The increased prevalence and intensity of extreme weather events due to climate change is likely to increase the morbidity and mortality associated with these events. The changing patterns of infectious and zoonotic diseases will put millions of people at risk of new illnesses. Likewise, the negative effects of climate change on agricultural productivity and water availability will have drastic health implications across the globe.
Glaciers provide fresh water for approximately 1.2 billion people. Global warming is causing nearly all of the world’s 60,000 glaciers to retreat. It is predicted that within the next 40 years around a quarter of those glaciers will be gone and by 2030 nearly half of the world’s population will be living in regions of water stress. The World Resources Institute has created global maps that illustrate the geographical spread and severity of water stress. The projected water risk in 2040 under the “business as usual” scenario as defined by the Intergovernmental Panel on Climate Change’s 5th assessment report is shown below.
It is evident that the major food producing regions in all continents are at an extremely high risk of water stress.
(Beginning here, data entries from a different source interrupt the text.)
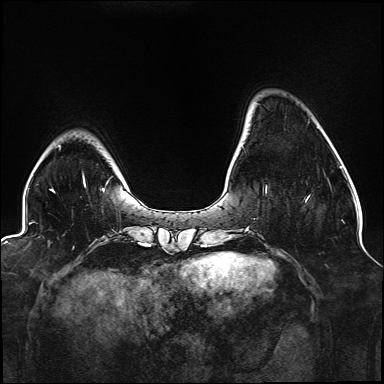
Breast MRI (dynamic contrast-enhanced), one axial slice. Slice 31 of 176 in the series (ordered by position). Dynamic contrast-enhanced series, time point 2 of 6 at this slice position (early post-contrast). 1.5 T. TE 2.3 ms, TR 5.2 ms. 1.1 mm slice thickness. 384 × 384 image matrix, field of view 330 × 330 mm. Female patient.
Outlined on this slice (semi-automatically segmented with operator editing):
- enhancing-tissue mask used for the functional tumour volume (all voxels passing the contrast-enhancement thresholds inside the analysis volume; usually the tumour): bounding box (x1, y1, x2, y2) in pixels: (266, 187, 310, 201)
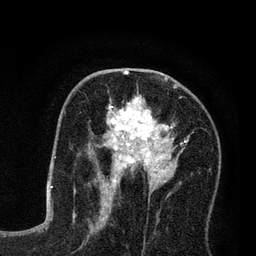
Breast MRI (dynamic contrast-enhanced), one axial slice; position 43 of 80 along the scan axis; cropped to one breast; dynamic contrast-enhanced series, time point 2 of 7 at this slice position (early post-contrast); 3 T; TE 2.2 ms, TR 5.6 ms; 256 × 256 image matrix, field of view 150 × 150 mm. Female patient.
Structures marked on this image (semi-automatic segmentation, software-assisted and operator-edited):
- enhancing-tissue mask used for the functional tumour volume (all voxels passing the contrast-enhancement thresholds inside the analysis volume; usually the tumour): bounding box <88,79,189,208> (left, top, right, bottom; pixels)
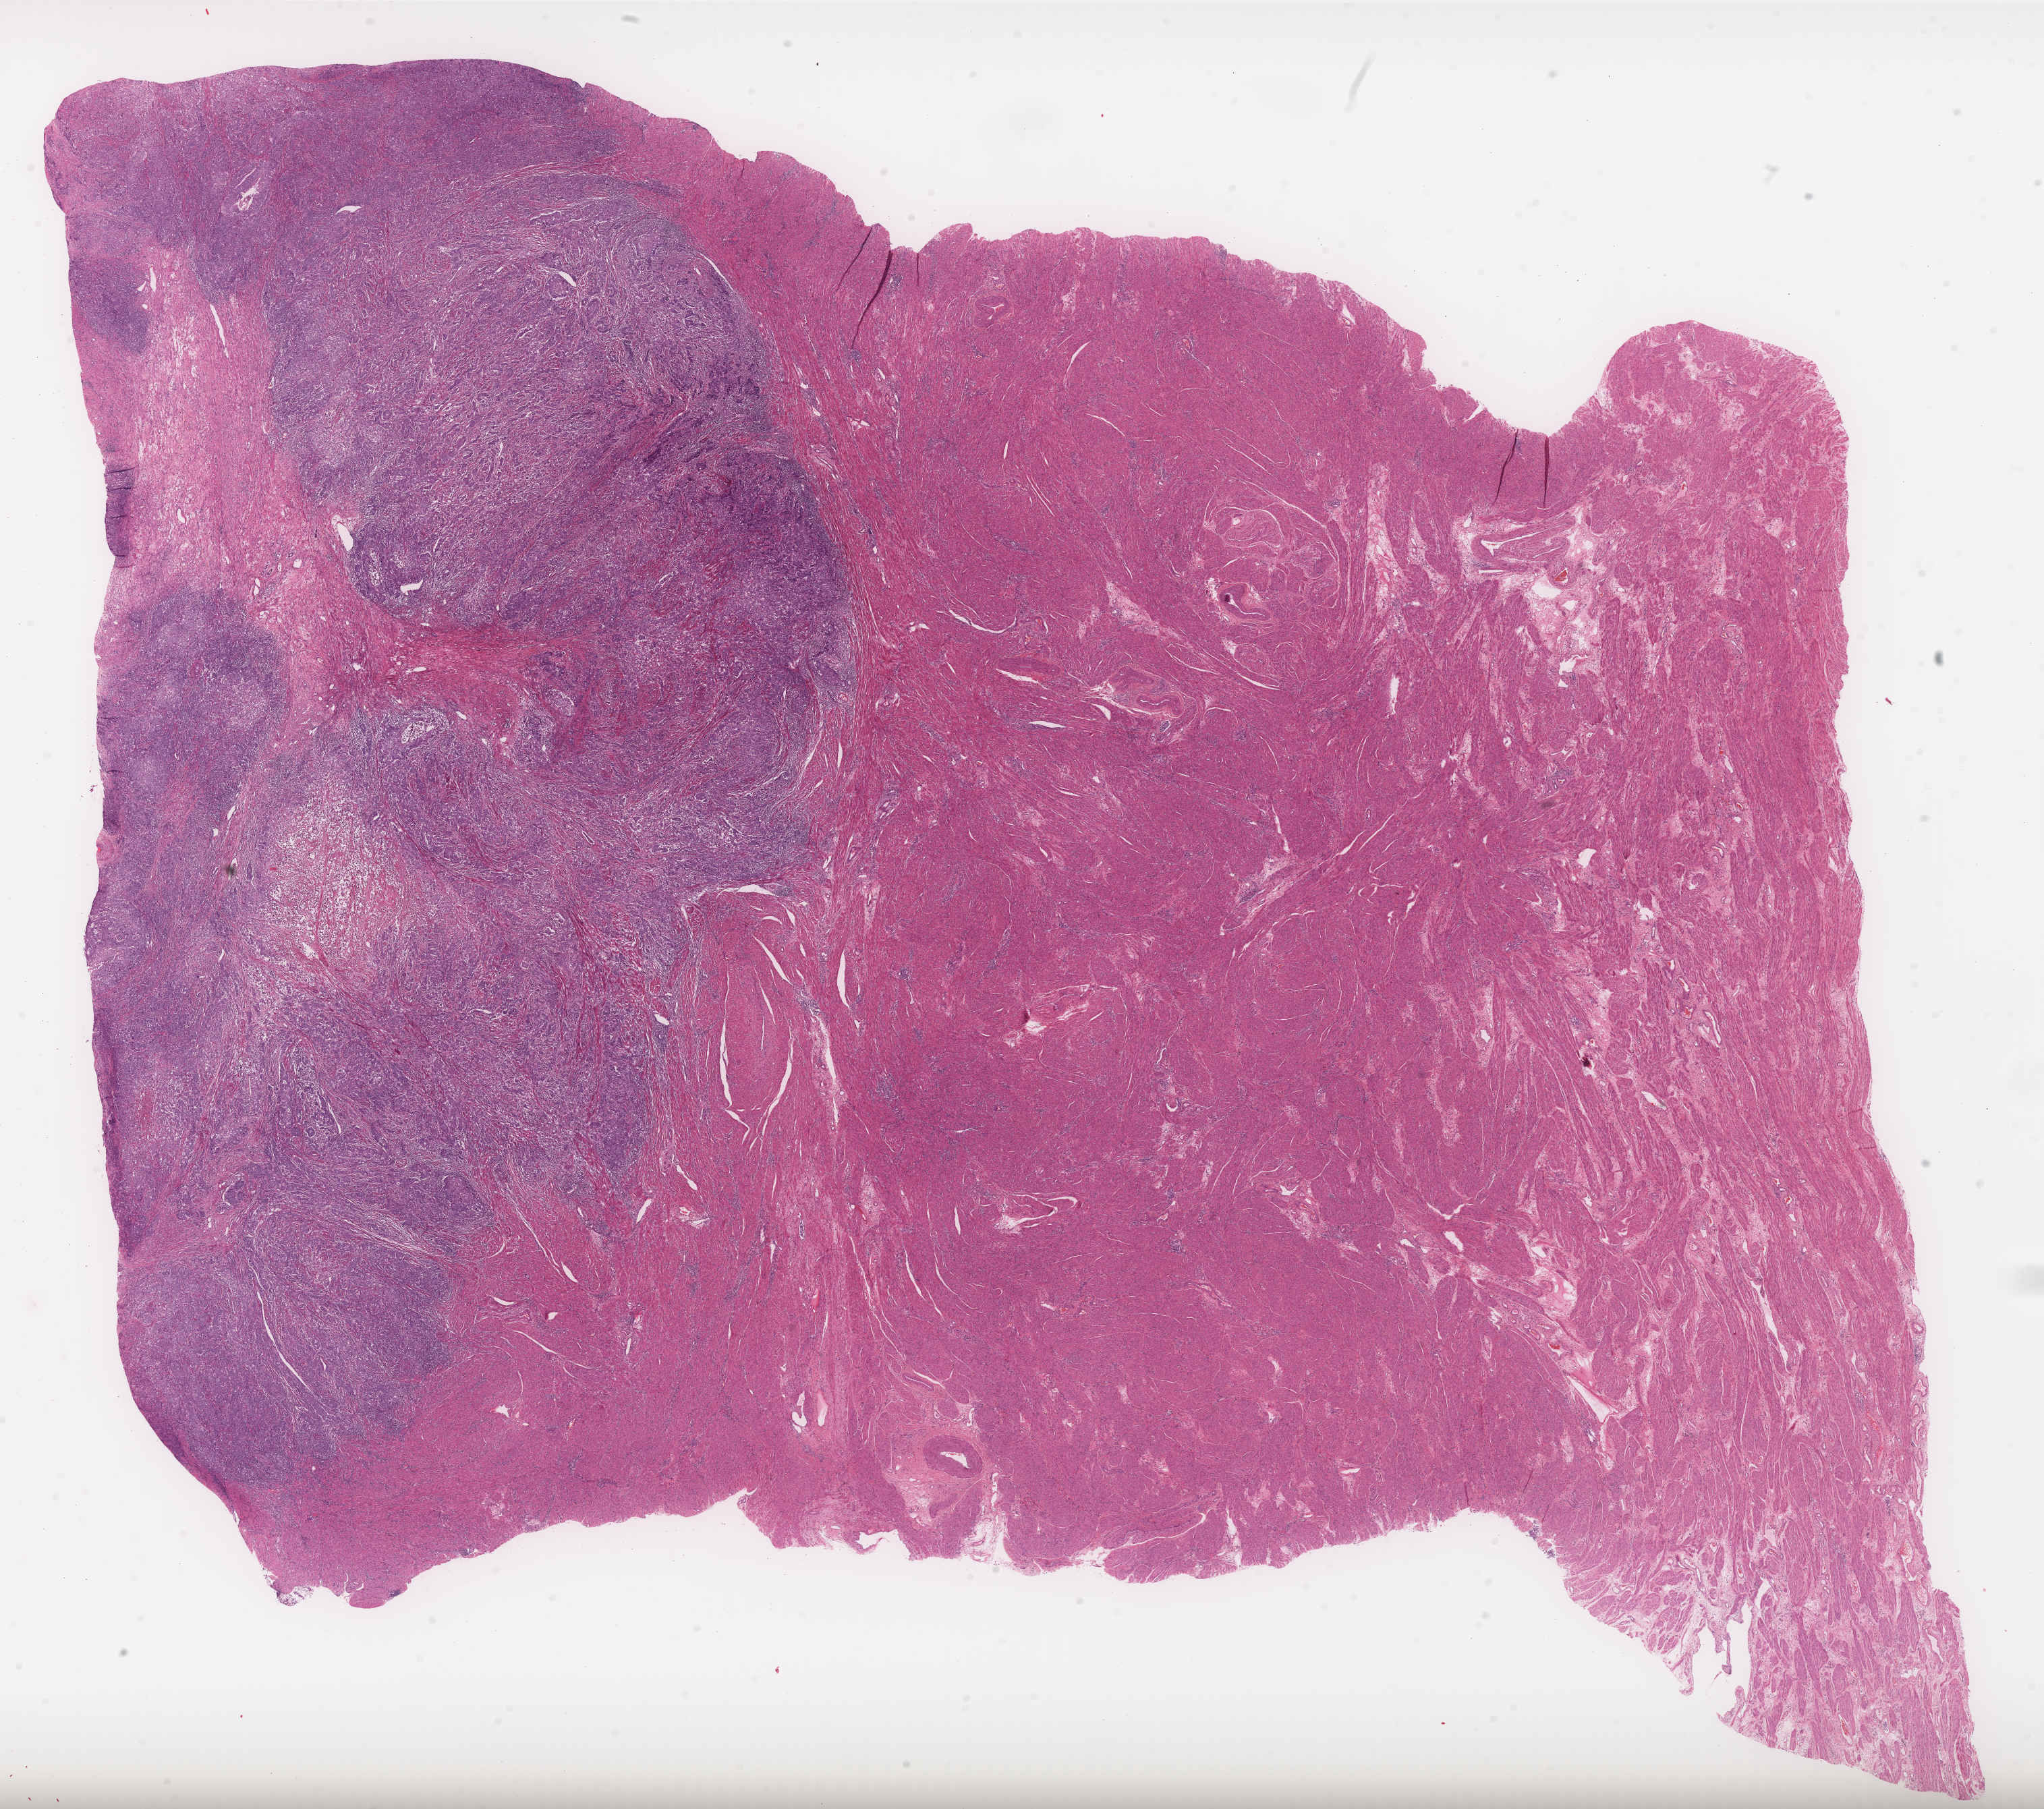
Whole-slide histology image, Hematoxylin and eosin (H&E) stained, a low-resolution overview of the entire scanned area, about 24.3 x 21.5 mm, FFPE section, primary tumour sample from the uterus. Female patient; age at initial diagnosis 65 years.
Pathologic diagnosis: Endometrioid adenocarcinoma, NOS (endometrium).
Currently, approximately 700 million people lack access to safe and affordable drinking water and more than 2 billion people lack adequate sanitation. This statistic is only likely to worsen with reduced water availability.
The projected water stress is likely to exacerbate the occurrence of prolonged droughts in many of the world’s great agricultural civilisations like Bangladesh, Vietnam, Egypt, and Iraq. Increased water stress in these regions will have myriad health risks from deprivation, displacement, and conflict that results from shortages of water. Insufficient access to clean water coupled with food insecurity as crop yields decline are likely to increase the burden of undernutrition, particularly among children.
Given that the early life environment affects health and social outcomes later in life, inadequate childhood nutrition will have lasting effects on educational attainment and labour productivity, trapping people in a cycle of transgenerational poverty and ill health. A positive relationship between rising temperatures and declining rainfall and childhood stunting has already been observed in Kenya since 1975, indicating that as projected warming and drying continue to occur, food yields and health of people will suffer.
Reduced crop yields
One third of our land is projected to dry out by the end of this century. The United States of America, which produces 25% of the world’s grain supply, could experience up to a 50% loss in crop productivity by 2080. This would not only have dire consequences for food security in the USA, it would have serious implications for food availability around the globe. A systemic review of more than a thousand studies concluded that climate change is a threat to crop productivity in areas that are already food insecure. A relative increase in severe stunting of 31 – 55% across regions of sub-Saharan Africa and 61% in South Asia is projected to occur as a result of undernourishment; approximately 25 million children are expected to suffer undernutrition. Already, nations like China, Korea, and the middle-eastern oil producing countries are insuring their future by seeking investment opportunities for land and food in eastern Africa and other poorer regions of the world, which in turn is driving undernutrition and poverty in those regions.